** Data provided follows **

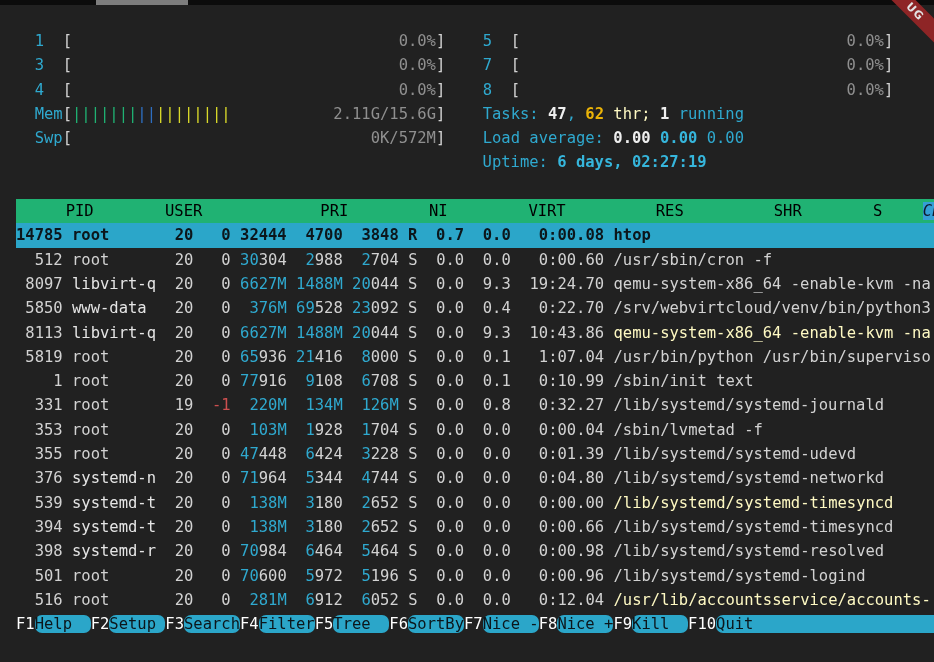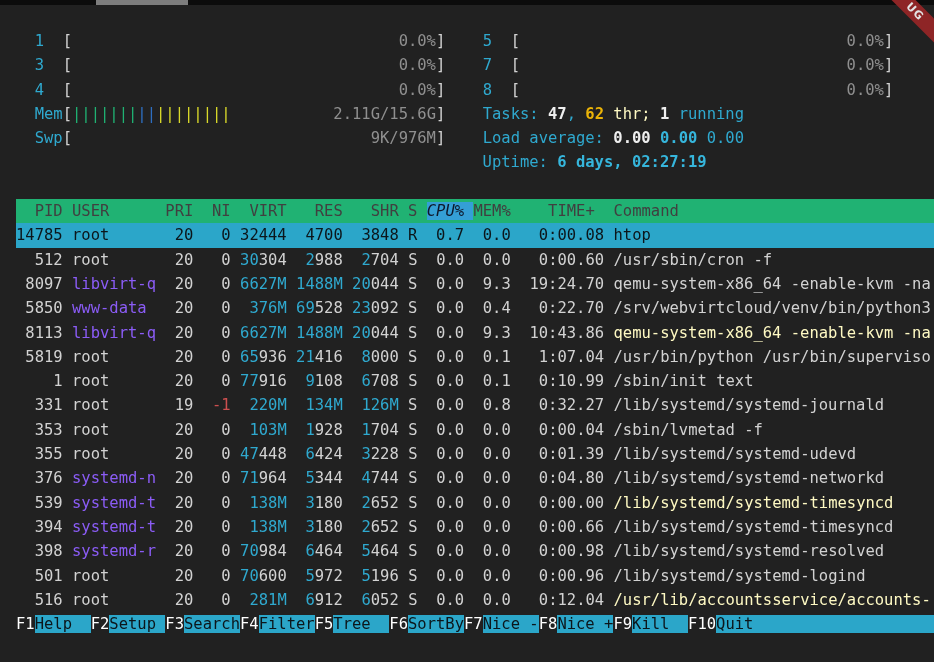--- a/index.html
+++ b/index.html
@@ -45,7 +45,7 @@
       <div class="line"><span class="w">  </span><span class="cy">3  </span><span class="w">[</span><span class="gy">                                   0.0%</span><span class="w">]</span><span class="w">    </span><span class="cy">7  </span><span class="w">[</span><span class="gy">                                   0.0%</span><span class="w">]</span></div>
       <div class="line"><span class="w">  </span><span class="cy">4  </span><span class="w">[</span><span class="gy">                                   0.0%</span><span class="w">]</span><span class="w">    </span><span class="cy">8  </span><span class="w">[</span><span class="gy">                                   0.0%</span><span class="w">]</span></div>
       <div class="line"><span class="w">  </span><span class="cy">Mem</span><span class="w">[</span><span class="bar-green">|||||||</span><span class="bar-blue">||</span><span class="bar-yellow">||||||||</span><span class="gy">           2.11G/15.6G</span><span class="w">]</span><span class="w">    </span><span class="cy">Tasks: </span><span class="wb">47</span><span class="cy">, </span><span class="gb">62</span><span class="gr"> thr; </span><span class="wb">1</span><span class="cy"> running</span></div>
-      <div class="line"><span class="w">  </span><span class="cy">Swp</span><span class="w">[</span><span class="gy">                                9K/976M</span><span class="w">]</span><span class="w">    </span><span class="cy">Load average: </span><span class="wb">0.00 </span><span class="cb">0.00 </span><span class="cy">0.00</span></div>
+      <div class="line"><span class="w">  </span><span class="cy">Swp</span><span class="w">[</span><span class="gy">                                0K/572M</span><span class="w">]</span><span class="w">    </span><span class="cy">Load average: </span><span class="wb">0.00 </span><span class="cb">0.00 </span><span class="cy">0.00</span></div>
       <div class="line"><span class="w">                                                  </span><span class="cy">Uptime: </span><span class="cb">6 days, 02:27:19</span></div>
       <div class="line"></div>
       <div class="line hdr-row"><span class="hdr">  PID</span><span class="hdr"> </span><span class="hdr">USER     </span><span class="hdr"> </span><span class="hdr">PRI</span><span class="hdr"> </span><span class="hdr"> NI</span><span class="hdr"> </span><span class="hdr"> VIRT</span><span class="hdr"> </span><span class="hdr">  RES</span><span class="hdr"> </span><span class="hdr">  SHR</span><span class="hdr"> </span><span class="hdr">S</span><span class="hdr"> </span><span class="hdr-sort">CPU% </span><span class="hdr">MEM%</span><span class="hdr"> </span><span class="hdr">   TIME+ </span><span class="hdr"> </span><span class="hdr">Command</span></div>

** End of Data provided **
** Data provided follows **

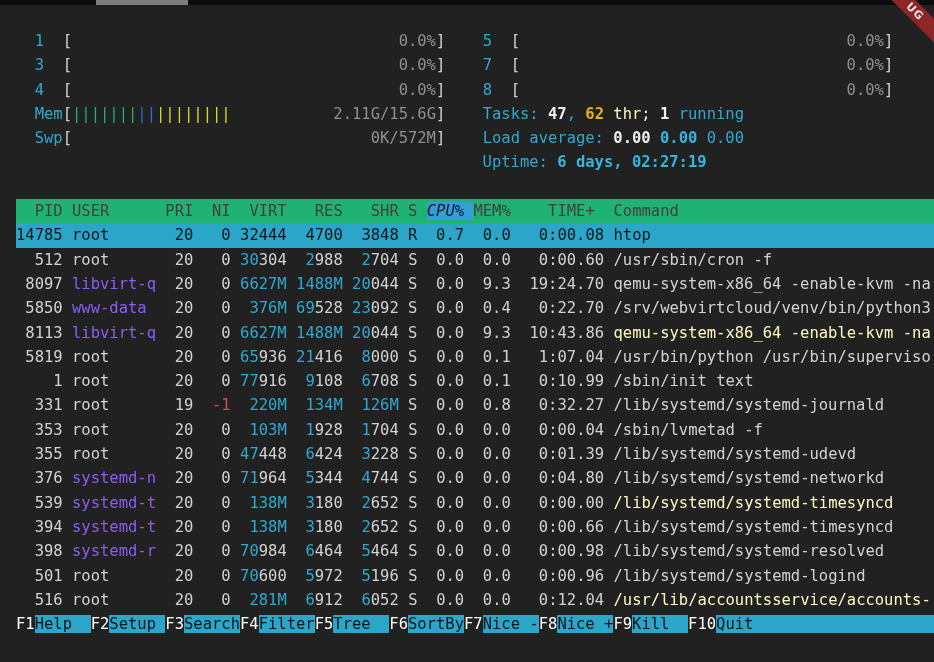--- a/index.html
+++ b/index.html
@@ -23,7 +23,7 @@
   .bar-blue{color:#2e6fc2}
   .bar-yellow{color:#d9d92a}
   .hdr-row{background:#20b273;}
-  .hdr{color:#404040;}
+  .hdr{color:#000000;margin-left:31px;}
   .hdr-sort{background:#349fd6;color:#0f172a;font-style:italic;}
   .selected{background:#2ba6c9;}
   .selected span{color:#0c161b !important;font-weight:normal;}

** End of Data provided **

■ Instructions to follow
Wherever a line in the data above holds the word "background", copy that line.

■ Written answer
   .hdr-row{background:#20b273;}
   .hdr-sort{background:#349fd6;color:#0f172a;font-style:italic;}
   .selected{background:#2ba6c9;}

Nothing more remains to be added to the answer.